Output the first line of the listing and each line after it, up to and including the line that contains "und die Informationen", exactly as written, minus the pictures.

§ **GIVEN DATA**:
--
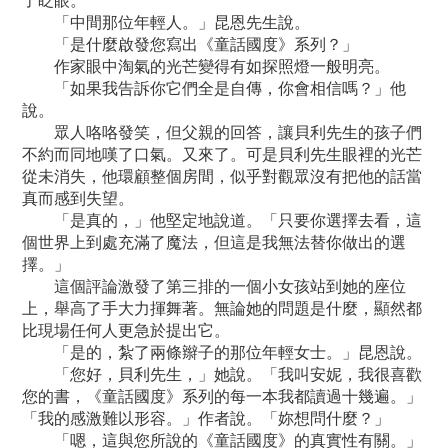
了眨眼。
「中間那位年輕人。」昆恩先生說。
「是什麼啟發您寫出《童話國度》系列？」
作家眼中淘氣的光芒變得有如探照燈一般明亮。
「如果我告訴你它們全是自傳，你會相信嗎？」他
說。
眾人咯咯發笑，但父親的回答，讓貝利先生的孩子們
不約而同地嘆了口氣。又來了。可是貝利先生眼裡的光芒
從未消失，他環顧整個房間，似乎對觀眾沒有把他的話當
真而感到失望。
「是真的，」他堅定地說道。「只要你選擇去看，這
個世界上到處充滿了魔法，但這是我無法替你做出的選
擇。」
這個評論激發了第三排的一個小女孩站到她的座位
上，舉高了手大力揮舞著。無論她的問題是什麼，顯然都
比現場任何人更急於提出它。
「是的，紮了兩條辮子的那位年輕女士。」昆恩說。
「您好，貝利先生，」她說。「我叫安妮，我很喜歡
您的書，《童話國度》系列的每一本我都讀過十幾遍。」
「我的感激難以形容。」作者說。「妳想問什麼？」
「嗯，這與您所說的《童話國度》的真實性有關。」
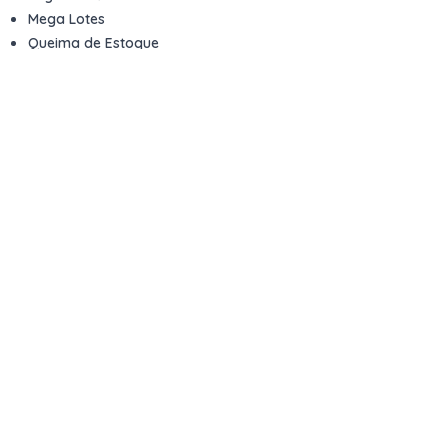
Mega Lotes
Queima de Estoque
Veículos
Fale com a gente
Contato
Email
contato@kwara.com.br
WhatsApp
+55 (11) 5039-9339
Horário de atendimento
8h às 17h (dias úteis)
Perguntas Frequentes
Quero vender
Sou Advogado ou Juiz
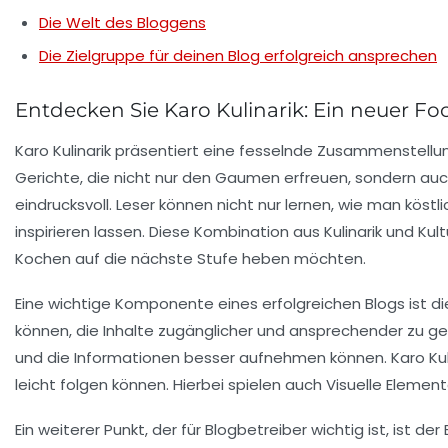
Die Welt des Bloggens
Die Zielgruppe für deinen Blog erfolgreich ansprechen
Entdecken Sie Karo Kulinarik: Ein neuer Fo
Karo Kulinarik präsentiert eine fesselnde Zusammenstell
Gerichte
, die nicht nur den Gaumen erfreuen, sondern auch
eindrucksvoll. Leser können nicht nur lernen, wie man köstl
inspirieren lassen. Diese Kombination aus
Kulinarik
und Kult
Kochen
auf die nächste Stufe heben möchten.
Eine wichtige Komponente eines erfolgreichen Blogs ist d
können, die Inhalte zugänglicher und ansprechender zu ges
und die Informationen besser aufnehmen können. Karo Kulina
leicht folgen können. Hierbei spielen auch
Visuelle Elemen
Ein weiterer Punkt, der für Blogbetreiber wichtig ist, ist der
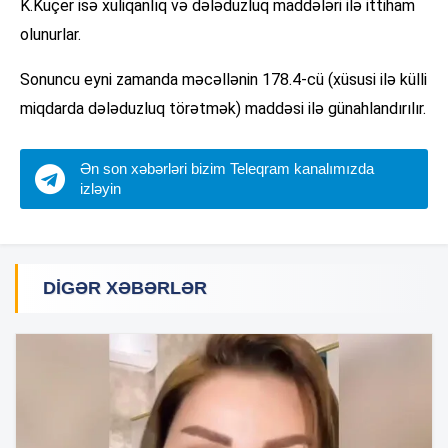
K.Kuçer isə xuliqanlıq və dələduzluq maddələri ilə ittiham
olunurlar.
Sonuncu eyni zamanda məcəllənin 178.4-cü (xüsusi ilə külli
miqdarda dələduzluq törətmək) maddəsi ilə günahlandırılır.
Ən son xəbərləri bizim Teleqram kanalımızda
izləyin
DIGƏR XƏBƏRLƏR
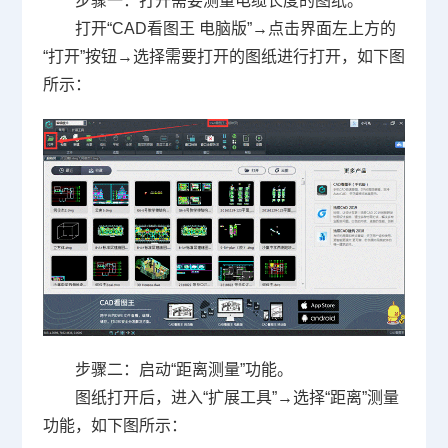
步骤一：打开需要测量电缆长度的图纸。
打开“
CAD
看图王 电脑版”→点击界面左上方的
“打开”按钮→选择需要打开的图纸进行打开，如下图
所示：
步骤二：启动“距离测量”功能。
图纸打开后，进入“扩展工具”→选择“距离”测量
功能，如下图所示：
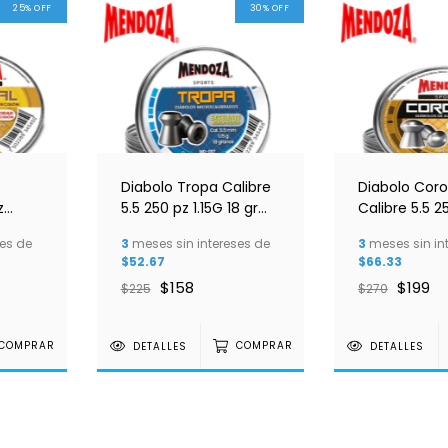
25
%
OFF
30
%
OFF
Diabolo Tropa Calibre
Diabolo Coro
z
5.5 250 pz 1.15G 18 gr
Calibre 5.5 2
oza
Mendoza
18 gr Mendo
es de
3
meses sin intereses de
3
meses sin in
$52.67
$66.33
$158
$199
$225
$270
COMPRAR
DETALLES
COMPRAR
DETALLES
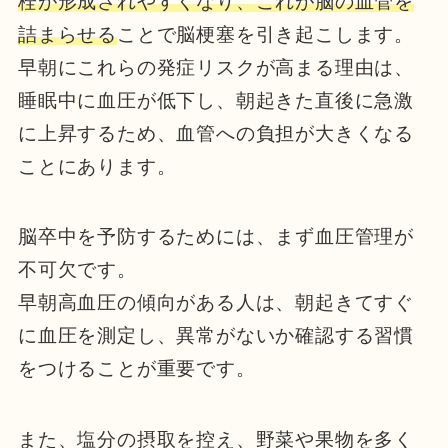
栓が形成されやすくなり、これが脳の血管を
詰まらせる
ことで脳梗塞を引き起こします。
早朝にこれらの発症リスクが高まる理由は、
睡眠中に血圧が低下し、朝起きた直後に急激
に上昇するため、血管への負担が大きくなる
ことにあります。
脳卒中を予防するためには、まず血圧管理が
不可欠です。
早朝高血圧の傾向がある人は、朝起きてすぐ
に血圧を測定し、異常がないか確認する習慣
をつけることが重要です。
また、塩分の摂取を控え、野菜や果物を多く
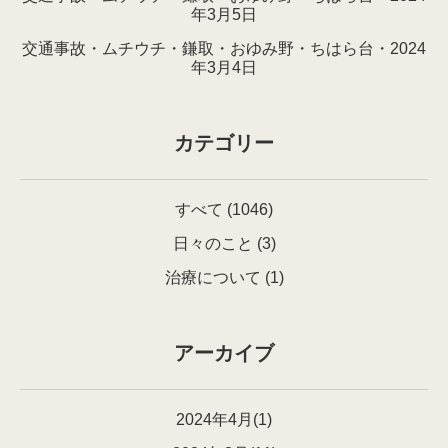
年3月5日
交通事故・ムチウチ・鎌取・おゆみ野・ちはら台・2024
年3月4日
カテゴリー
すべて
(1046)
日々のこと
(3)
治療について
(1)
アーカイブ
2024年4月(1)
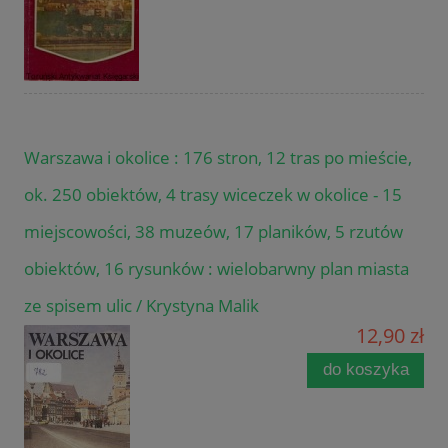
Warszawa i okolice : 176 stron, 12 tras po mieście,
ok. 250 obiektów, 4 trasy wiceczek w okolice - 15
miejscowości, 38 muzeów, 17 planików, 5 rzutów
obiektów, 16 rysunków : wielobarwny plan miasta
ze spisem ulic / Krystyna Malik
12,90 zł
do koszyka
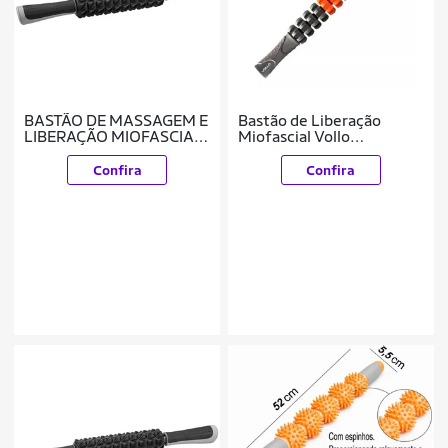
BASTÃO DE MASSAGEM E
Bastão de Liberação
LIBERAÇÃO MIOFASCIAL
Miofascial Vollo
- VOLLO
Massagem VP1049
Confira
Confira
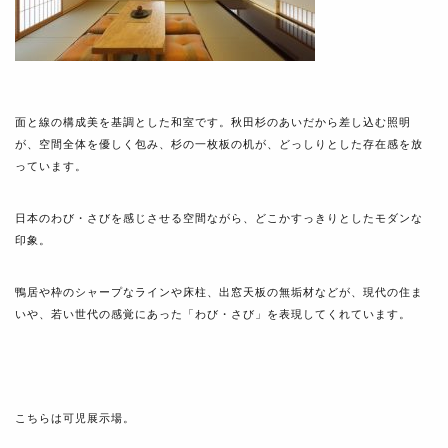
面と線の構成美を基調とした和室です。秋田杉のあいだから差し込む照明
が、空間全体を優しく包み、杉の一枚板の机が、どっしりとした存在感を放
っています。
日本のわび・さびを感じさせる空間ながら、どこかすっきりとしたモダンな
印象。
鴨居や枠のシャープなラインや床柱、出窓天板の無垢材などが、現代の住ま
いや、若い世代の感覚にあった「わび・さび」を表現してくれています。
こちらは可児展示場。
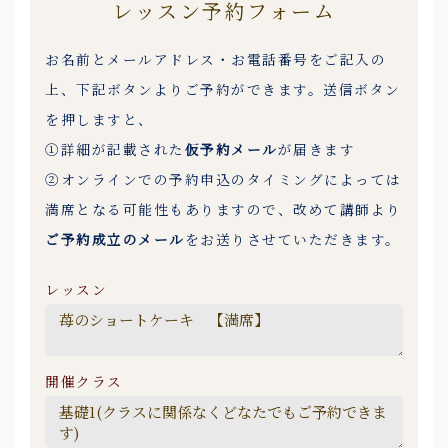
レッスン予約フォーム
お名前とメールアドレス・お電話番号をご記入の
上、下記ボタンよりご予約ができます。送信ボタン
を押しますと、
①詳細が記載された
仮予約メール
が届きます
②オンラインでの予約申込のタイミングによっては
満席となる可能性もありますので、改めて講師より
ご予約成立のメール
をお送りさせていただきます。
レッスン
開催クラス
--
§ **RESULT BELOW**:
了眨眼。
「中間那位年輕人。」昆恩先生說。
「是什麼啟發您寫出《童話國度》系列？」
作家眼中淘氣的光芒變得有如探照燈一般明亮。
「如果我告訴你它們全是自傳，你會相信嗎？」他
說。
眾人咯咯發笑，但父親的回答，讓貝利先生的孩子們
不約而同地嘆了口氣。又來了。可是貝利先生眼裡的光芒
從未消失，他環顧整個房間，似乎對觀眾沒有把他的話當
真而感到失望。
「是真的，」他堅定地說道。「只要你選擇去看，這
個世界上到處充滿了魔法，但這是我無法替你做出的選
擇。」
這個評論激發了第三排的一個小女孩站到她的座位
上，舉高了手大力揮舞著。無論她的問題是什麼，顯然都
比現場任何人更急於提出它。
「是的，紮了兩條辮子的那位年輕女士。」昆恩說。
「您好，貝利先生，」她說。「我叫安妮，我很喜歡
您的書，《童話國度》系列的每一本我都讀過十幾遍。」
「我的感激難以形容。」作者說。「妳想問什麼？」
「嗯，這與您所說的《童話國度》的真實性有關。」
Mega Lotes
Queima de Estoque
Veículos
Fale com a gente
Contato
Email
contato@kwara.com.br
WhatsApp
+55 (11) 5039-9339
Horário de atendimento
8h às 17h (dias úteis)
Perguntas Frequentes
Quero vender
Sou Advogado ou Juiz
Die Welt des Bloggens
Die Zielgruppe für deinen Blog erfolgreich ansprechen
Entdecken Sie Karo Kulinarik: Ein neuer Fo
Karo Kulinarik präsentiert eine fesselnde Zusammenstell
Gerichte
, die nicht nur den Gaumen erfreuen, sondern auch
eindrucksvoll. Leser können nicht nur lernen, wie man köstl
inspirieren lassen. Diese Kombination aus
Kulinarik
und Kult
Kochen
auf die nächste Stufe heben möchten.
Eine wichtige Komponente eines erfolgreichen Blogs ist d
können, die Inhalte zugänglicher und ansprechender zu ges
und die Informationen besser aufnehmen können. Karo Kulina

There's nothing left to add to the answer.